Quelle fut la personnalité de Gabriel Richet ? Il se décrit dans la dernière leçon qu’il donna à Tenon en octobre 1985 comme un « angoissé intellectuel ». Il voulait dire par là que dès le début de sa carrière médicale il ne voulait pas se satisfaire d’une médecine purement descriptive, mais qu’il était angoissé par la soif de comprendre. Deux autres de ses qualités découlent directement de cette angoisse intellectuelle : l’ardeur au travail et l’ouverture aux autres. En effet, pour comprendre, il faut travailler et, pour apprendre, on a besoin des compétences et de l’aide des autres. Gabriel Richet travaillait beaucoup, lisait avec soin les principaux journaux de néphrologie et d’investigation clinique et voulait connaître tout ce qui se faisait dans son service et son laboratoire en matière de recherche. Il était très accueillant. Sa première pensée quand il rencontrait un chercheur pour la première fois était « Quelles idées nouvelles peut-il me donner ? Que peut-il m’apprendre ? ». Il s’enthousiasmait facilement et cherchait à orienter ses élèves vers de nouvelles directions. Il fallait souvent tempérer cet enthousiasme, mais comme il est écrit dans la parabole du semeur rapportée par Saint Matthieu, si beaucoup de graines meurent, il en est une, tombée dans la bonne terre, qui va germer et assurer la récolte. Lorsqu’il recrutait un futur interne, les deux qualités auxquelles il était le plus sensible étaient l’imagination et le goût du travail. Il cherchait ainsi chez les autres ce qu’il portait en lui. Il ne supportait pas ceux qui ne respectaient pas leur contrat implicite, c’est-à-dire qui oubliaient l’aide apportée dans leur éducation et leur carrière lorsqu’ils auraient dû s’engager pour défendre les intérêts du service et des autres médecins et chercheurs qui y travaillaient. La fidélité était pour lui une qualité à laquelle il était très attaché. Gabriel Richet était un homme généreux. Il manifestait un intérêt non feint pour la vie de de ses élèves, était fier de leurs réussites et triste de leurs échecs.
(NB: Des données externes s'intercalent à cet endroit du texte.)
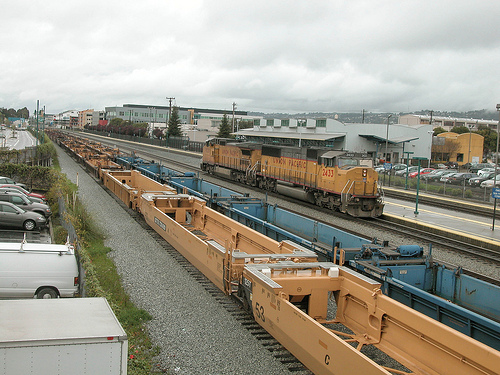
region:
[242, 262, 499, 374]
a yellow container car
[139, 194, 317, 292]
a yellow container car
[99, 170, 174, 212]
a yellow container car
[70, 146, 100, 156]
a yellow container car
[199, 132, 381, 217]
a double engine locomotive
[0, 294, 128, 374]
a white trailer of a truck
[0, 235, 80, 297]
a white van parked near the tracks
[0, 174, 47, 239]
a row of parked cars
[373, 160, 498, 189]
cars in a parking lot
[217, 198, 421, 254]
a blue train car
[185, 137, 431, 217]
A train on tracks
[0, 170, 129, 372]
Cars parked in a lot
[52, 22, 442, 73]
a loudy sky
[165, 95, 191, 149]
A telephone pole with a tree next to it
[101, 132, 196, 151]
A chain linked fence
Dans le dialogue éternel, si bien décrit par Molière entre Alceste qui dit « Je veux que l’on soit homme, et qu’en toute rencontre, le fond de notre cœur, dans nos discours se montre » et Philinte qui répond « Je prends tout doucement les hommes comme ils sont » et plus loin « le monde par vos soins ne se changera pas », Gabriel Richet était résolument du côté du premier. Il l’a montré par son patriotisme, l’œuvre accomplie à Necker dans la construction d’une médecine scientifique et la création de la néphrologie et, plus tard à Tenon où il fit preuve de ses qualités de bâtisseur et de chef d’Ecole. Même si chaque génération doit faire face à ses propres problèmes, il restera pour nous un exemple, peut être difficile à toujours suivre, mais auquel nous essaierons de nous référer.